The increase in tHcy is attributed to genetic and acquired factors; among the latter, the lack of folate and cobalamin stand out above all. The supplement with these B vitamins, in particular folic acid, is an efficient, safe and economical system to reduce the total homocysteine level in the blood.
To date, many other studies are underway to determine whether the aforementioned therapy will definitively reduce the cardio-vascular hyperhomocysteinemia dependent risk.
2007 update: " review of the evidence ".
Epidemiological evidence, as well as data from some retrospective and prospective studies, supports the hypothesis of an association between tHcy levels and increased cardiovascular risk (CVD). However, it is not yet proven whether lowering of tHcy by the administration of folic acid and cobalamin could actually decrease CVD.

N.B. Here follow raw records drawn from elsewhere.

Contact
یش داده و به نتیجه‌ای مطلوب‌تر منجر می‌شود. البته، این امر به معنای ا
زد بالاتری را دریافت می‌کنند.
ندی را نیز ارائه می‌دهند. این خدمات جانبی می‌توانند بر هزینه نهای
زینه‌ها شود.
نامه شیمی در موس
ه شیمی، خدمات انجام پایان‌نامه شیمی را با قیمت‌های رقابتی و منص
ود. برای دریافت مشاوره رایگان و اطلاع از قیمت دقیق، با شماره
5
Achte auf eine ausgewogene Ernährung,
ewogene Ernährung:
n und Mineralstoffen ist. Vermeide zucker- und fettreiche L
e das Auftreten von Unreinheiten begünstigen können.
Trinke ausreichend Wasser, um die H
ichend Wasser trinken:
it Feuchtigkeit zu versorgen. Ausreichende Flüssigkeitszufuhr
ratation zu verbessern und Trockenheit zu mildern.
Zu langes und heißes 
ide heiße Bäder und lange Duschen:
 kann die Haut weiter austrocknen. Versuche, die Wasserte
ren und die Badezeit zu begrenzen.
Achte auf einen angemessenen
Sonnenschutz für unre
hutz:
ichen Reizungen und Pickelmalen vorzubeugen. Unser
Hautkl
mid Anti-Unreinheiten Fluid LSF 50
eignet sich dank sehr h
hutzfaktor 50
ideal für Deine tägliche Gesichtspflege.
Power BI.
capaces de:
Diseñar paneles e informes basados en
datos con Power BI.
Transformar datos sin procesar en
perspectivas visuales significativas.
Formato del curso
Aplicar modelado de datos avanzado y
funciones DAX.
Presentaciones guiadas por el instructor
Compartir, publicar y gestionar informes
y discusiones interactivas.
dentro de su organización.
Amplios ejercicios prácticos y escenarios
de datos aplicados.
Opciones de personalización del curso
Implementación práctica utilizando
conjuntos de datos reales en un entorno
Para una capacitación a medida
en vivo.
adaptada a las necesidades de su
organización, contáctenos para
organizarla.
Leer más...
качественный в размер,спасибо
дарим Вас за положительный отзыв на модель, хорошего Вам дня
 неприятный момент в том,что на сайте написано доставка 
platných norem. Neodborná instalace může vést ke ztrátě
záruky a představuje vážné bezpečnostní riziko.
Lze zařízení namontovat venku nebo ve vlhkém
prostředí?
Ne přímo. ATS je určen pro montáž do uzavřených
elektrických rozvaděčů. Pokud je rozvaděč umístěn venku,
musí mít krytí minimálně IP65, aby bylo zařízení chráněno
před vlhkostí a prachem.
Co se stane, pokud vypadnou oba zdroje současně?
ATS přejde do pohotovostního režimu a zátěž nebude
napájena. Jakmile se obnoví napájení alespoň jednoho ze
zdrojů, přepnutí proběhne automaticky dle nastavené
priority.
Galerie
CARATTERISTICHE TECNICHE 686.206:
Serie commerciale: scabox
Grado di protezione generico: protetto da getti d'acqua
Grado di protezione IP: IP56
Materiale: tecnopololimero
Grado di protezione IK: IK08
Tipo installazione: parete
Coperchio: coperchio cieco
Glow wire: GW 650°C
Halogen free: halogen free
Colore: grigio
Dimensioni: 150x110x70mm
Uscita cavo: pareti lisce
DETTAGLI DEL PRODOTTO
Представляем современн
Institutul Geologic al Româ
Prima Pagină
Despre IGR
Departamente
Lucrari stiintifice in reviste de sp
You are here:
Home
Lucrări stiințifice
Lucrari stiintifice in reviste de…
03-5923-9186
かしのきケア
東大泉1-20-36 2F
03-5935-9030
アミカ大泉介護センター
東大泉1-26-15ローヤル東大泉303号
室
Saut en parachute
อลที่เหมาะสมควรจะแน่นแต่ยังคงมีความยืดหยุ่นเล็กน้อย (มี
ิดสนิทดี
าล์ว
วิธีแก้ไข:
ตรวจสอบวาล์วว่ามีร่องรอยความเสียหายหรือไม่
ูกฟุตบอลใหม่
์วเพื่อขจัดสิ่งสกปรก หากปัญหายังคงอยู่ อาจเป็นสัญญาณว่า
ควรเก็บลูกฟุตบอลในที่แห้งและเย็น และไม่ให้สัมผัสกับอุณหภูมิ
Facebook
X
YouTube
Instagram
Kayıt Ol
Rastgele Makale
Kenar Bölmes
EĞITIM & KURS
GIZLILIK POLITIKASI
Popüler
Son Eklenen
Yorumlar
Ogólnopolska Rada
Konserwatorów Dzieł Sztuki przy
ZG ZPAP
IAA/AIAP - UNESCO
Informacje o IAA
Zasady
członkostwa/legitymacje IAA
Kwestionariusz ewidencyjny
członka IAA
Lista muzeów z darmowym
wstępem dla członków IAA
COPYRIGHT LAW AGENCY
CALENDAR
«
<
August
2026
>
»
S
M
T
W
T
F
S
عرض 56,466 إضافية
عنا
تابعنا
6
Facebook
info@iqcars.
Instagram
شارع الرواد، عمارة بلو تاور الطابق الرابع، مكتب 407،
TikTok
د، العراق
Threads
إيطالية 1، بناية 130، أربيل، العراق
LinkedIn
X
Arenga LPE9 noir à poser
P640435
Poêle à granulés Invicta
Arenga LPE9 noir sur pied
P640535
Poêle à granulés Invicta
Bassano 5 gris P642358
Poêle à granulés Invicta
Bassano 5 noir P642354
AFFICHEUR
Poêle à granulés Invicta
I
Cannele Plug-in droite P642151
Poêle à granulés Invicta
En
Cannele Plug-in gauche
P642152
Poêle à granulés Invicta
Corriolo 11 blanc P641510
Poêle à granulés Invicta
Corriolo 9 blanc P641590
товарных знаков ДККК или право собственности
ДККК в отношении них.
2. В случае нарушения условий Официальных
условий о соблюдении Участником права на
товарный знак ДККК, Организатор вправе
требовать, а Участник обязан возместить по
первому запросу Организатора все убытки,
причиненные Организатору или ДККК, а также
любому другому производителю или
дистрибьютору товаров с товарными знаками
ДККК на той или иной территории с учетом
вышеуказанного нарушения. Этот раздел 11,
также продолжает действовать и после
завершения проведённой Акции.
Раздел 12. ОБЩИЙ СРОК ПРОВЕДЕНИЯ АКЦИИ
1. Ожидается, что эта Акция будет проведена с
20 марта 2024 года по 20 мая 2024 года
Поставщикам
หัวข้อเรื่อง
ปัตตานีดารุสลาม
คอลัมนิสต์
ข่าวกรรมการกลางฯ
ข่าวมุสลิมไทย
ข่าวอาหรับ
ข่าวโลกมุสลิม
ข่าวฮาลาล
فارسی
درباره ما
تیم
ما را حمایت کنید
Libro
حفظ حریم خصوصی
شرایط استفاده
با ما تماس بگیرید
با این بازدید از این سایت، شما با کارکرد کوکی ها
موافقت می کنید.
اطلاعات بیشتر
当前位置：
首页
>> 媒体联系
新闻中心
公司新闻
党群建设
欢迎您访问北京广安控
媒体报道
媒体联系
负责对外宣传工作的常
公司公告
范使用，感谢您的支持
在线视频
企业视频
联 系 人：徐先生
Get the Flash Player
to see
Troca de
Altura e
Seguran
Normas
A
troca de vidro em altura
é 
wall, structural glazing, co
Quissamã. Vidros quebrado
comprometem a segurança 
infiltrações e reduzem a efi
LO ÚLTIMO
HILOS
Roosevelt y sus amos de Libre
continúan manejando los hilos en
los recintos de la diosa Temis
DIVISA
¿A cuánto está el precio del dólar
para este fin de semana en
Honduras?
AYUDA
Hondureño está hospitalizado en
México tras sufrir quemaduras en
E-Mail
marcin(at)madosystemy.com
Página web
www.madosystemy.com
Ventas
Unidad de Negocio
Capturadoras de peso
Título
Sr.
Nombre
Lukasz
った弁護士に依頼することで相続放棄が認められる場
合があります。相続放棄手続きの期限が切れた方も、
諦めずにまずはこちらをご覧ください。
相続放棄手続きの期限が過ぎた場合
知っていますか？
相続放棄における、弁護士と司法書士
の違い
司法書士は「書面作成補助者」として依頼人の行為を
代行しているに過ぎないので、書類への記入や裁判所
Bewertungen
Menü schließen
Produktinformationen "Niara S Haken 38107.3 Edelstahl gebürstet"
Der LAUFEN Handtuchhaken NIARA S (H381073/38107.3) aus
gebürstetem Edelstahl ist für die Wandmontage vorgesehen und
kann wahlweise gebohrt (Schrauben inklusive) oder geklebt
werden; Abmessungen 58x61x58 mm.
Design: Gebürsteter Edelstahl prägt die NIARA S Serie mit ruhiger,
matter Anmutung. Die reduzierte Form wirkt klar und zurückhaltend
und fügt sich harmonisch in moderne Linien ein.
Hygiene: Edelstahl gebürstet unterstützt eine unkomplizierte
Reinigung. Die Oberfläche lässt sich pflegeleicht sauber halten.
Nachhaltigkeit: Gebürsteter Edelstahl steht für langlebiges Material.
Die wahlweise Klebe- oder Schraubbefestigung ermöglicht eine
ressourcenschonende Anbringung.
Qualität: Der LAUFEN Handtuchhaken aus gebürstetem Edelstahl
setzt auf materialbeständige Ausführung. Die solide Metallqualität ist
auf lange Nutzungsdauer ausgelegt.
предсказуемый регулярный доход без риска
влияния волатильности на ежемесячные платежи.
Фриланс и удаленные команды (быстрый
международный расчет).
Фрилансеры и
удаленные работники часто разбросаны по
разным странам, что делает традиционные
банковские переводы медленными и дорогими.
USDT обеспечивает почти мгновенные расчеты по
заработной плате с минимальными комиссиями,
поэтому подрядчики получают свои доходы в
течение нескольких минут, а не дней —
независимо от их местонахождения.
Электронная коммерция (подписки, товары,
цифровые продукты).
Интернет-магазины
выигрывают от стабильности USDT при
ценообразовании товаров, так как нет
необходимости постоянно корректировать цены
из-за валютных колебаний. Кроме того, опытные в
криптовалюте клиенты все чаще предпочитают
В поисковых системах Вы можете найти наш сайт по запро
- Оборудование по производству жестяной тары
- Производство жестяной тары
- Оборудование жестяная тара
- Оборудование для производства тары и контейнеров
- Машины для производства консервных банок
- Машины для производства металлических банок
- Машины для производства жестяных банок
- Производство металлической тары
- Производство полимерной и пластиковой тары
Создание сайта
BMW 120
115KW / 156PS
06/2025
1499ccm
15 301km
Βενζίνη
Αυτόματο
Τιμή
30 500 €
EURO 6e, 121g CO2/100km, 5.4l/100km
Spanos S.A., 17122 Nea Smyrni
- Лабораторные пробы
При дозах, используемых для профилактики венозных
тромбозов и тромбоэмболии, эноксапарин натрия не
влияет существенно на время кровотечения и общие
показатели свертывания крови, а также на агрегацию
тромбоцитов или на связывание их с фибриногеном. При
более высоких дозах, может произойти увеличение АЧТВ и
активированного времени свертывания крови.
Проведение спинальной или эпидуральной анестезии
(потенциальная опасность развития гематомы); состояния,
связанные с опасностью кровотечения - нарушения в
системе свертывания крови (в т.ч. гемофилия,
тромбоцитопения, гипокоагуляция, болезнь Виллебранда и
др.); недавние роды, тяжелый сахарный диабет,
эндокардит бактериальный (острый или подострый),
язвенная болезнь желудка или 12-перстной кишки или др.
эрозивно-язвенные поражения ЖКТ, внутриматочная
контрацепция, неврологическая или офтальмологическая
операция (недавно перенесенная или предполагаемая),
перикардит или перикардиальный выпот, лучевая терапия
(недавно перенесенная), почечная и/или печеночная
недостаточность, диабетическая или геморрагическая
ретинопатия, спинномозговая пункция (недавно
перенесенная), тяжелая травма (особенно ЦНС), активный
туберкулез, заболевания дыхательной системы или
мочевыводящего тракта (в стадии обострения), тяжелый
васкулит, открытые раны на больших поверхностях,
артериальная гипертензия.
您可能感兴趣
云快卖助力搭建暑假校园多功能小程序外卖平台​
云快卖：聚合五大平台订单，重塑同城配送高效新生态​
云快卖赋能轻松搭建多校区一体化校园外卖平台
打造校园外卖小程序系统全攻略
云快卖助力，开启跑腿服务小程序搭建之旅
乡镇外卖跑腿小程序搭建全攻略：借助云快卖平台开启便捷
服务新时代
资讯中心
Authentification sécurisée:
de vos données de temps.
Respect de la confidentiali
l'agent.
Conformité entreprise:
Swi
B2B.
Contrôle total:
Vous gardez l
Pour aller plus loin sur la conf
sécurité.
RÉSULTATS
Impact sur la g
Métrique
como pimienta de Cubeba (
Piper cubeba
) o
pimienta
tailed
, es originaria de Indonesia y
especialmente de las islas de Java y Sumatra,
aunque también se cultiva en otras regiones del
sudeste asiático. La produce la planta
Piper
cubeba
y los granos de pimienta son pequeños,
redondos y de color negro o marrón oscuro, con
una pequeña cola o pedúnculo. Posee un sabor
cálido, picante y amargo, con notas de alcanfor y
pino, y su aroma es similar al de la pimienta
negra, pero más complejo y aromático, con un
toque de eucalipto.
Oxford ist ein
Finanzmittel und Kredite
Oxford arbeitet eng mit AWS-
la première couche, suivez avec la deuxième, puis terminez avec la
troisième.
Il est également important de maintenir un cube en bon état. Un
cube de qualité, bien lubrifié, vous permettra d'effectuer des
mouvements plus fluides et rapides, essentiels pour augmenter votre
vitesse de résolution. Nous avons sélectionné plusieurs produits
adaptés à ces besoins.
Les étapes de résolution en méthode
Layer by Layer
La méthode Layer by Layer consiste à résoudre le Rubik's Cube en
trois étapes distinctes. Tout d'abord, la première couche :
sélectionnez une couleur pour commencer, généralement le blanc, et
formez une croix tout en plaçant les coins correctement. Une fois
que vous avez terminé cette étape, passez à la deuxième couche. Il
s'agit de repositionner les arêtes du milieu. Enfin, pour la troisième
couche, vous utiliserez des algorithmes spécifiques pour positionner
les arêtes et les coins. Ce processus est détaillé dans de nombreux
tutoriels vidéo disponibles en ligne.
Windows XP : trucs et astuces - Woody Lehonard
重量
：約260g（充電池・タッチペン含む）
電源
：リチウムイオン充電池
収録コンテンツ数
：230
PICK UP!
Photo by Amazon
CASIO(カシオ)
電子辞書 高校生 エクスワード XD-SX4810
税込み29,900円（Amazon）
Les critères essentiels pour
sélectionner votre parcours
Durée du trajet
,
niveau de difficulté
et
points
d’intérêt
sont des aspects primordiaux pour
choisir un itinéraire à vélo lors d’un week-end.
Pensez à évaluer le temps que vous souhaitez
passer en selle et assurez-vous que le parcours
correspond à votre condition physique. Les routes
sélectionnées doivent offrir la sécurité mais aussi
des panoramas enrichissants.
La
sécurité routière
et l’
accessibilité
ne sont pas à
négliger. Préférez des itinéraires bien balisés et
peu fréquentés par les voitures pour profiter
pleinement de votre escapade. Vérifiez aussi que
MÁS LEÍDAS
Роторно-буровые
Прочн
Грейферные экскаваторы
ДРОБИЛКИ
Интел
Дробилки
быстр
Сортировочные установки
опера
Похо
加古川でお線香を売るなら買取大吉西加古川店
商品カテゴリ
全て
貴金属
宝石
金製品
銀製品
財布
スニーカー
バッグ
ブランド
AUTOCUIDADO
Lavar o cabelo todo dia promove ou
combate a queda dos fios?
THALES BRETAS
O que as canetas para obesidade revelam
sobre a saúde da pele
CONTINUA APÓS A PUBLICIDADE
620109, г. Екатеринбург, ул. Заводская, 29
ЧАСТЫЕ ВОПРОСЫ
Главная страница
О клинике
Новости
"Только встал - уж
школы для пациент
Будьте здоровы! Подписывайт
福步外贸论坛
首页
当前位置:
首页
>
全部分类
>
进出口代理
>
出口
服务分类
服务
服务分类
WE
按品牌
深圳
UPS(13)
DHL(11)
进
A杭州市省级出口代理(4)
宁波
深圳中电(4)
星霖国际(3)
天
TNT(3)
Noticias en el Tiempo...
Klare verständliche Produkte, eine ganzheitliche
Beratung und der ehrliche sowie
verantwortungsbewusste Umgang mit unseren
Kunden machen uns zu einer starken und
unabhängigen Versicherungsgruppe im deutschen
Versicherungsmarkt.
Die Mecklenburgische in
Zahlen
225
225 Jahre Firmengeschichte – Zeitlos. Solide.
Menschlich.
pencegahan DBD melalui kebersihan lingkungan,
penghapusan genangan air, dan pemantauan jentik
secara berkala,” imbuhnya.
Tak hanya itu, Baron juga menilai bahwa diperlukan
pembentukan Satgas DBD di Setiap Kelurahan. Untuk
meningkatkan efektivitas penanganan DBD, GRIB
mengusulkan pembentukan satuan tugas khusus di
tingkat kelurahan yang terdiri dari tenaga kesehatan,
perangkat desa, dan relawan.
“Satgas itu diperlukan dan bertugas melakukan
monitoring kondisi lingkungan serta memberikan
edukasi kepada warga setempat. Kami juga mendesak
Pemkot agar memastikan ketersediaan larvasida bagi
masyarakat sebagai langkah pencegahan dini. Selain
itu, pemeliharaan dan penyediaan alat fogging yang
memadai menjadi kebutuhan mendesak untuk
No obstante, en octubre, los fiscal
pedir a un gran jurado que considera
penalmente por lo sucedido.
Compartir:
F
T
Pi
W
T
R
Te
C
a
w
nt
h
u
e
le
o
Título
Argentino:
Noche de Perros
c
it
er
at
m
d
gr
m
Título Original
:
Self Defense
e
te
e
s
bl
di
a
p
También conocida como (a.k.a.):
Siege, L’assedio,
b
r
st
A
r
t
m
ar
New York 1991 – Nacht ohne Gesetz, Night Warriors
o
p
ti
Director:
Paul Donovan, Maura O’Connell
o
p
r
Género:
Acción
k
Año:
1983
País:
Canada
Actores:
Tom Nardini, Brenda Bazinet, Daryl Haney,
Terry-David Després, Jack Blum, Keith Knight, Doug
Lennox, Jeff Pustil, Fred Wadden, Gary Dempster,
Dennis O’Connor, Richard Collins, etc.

Furthermore, it seems that the use of certain hypolipidemic drug treatments (also aimed at decreasing the cardio-vascular risk) may in some way increase the levels of tHcy; nevertheless, the beneficial effect of traditional care should not be compromised by this side effect.
Ultimately, it is possible that tHcy is a marker of CVD rather than a cause, and that it does not provide concrete support for routine screening.
Currently, some research is underway to better clarify these last considerations.